# THE PROBLEM
Pick up the html-to-markdown page below after its last line and keep writing it.

# SOURCE EXTRACT
____________
Skip to content

html-to-markdown

html-to-markdown

High-performance HTML to Markdown conversion powered by Rust. A single Rust core with native bindings for 12 language ecosystems, delivering identical output across every runtime.

Quick Example

Rust:

use html_to_markdown_rs::convert;

let result = convert("<h1>Hello</h1><p>This is <strong>fast</strong>!</p>", None)?;
println!("{}", result.content.unwrap_or_default());
// # Hello
//
// This is **fast**!

Python:

from html_to_markdown import convert

result = convert("<h1>Hello</h1><p>This is <strong>fast</strong>!</p>")
print(result["content"])
# # Hello
#
# This is **fast**!

Features

  • 150-280 MB/s throughput, 10-80x faster than pure-Python alternatives
  • 12 native language bindings: Rust, Python, TypeScript, Go, Ruby, PHP, Java, C#, Elixir, R, C, WASM
  • convert() returns a ConversionResult with content, metadata, tables, images, and warnings
  • Metadata extraction: title, description, Open Graph, Twitter Card, JSON-LD, links, images
  • Structured document tree extraction (DocumentStructure)
____________
Saved entries:

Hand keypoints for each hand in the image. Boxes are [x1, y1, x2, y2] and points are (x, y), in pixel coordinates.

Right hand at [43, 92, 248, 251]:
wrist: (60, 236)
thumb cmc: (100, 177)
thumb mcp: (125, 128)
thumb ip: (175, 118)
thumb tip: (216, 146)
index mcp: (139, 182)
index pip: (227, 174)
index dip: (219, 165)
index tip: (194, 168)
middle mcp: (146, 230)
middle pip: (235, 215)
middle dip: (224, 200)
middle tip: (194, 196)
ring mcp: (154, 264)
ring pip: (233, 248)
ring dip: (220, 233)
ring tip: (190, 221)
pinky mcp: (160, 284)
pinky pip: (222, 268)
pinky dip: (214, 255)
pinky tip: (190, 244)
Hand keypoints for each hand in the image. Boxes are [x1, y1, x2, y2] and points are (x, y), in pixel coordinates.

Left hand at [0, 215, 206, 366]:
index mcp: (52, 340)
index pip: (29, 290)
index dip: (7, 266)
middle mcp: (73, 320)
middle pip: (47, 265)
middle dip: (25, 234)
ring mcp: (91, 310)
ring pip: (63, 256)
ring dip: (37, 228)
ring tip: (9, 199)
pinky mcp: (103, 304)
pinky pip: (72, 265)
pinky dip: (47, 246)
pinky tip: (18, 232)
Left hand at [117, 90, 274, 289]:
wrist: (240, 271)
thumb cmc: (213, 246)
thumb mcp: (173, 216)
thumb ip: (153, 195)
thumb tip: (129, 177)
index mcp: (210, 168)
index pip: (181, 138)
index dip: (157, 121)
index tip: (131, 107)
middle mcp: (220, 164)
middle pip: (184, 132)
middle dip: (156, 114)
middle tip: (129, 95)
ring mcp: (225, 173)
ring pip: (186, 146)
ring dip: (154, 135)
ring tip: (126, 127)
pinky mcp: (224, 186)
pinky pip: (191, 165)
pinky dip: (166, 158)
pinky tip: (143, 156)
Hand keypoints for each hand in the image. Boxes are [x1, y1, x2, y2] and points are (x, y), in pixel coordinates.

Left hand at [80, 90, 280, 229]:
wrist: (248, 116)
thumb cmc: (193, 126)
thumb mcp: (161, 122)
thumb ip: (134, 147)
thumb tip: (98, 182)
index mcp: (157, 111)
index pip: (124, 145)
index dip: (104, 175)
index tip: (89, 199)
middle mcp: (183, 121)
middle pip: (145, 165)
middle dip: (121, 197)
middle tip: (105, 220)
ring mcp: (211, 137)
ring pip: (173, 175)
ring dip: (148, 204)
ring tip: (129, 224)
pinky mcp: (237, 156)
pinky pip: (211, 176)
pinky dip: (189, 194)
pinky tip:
____________
# RESPONSE TO THE EXERCISE
  • Visitor pattern for content filtering, URL rewriting, and custom dialects
  • Output formats: Markdown (CommonMark), Djot, plain text
  • Built-in HTML sanitization via ammonia
  • CLI tool with full flag coverage

Get Started

  • Installation — package manager commands for all 12 languages
  • Usage — convert HTML, access result fields, extract metadata
  • CLI — command-line reference
  • Migration Guide — upgrading from v2 to v3

Getting Help

Part of the Kreuzberg Ecosystem

html-to-markdown powers the HTML conversion pipeline in kreuzberg, a document intelligence library for extracting text and structured data from PDFs, DOCX, images, and other document formats.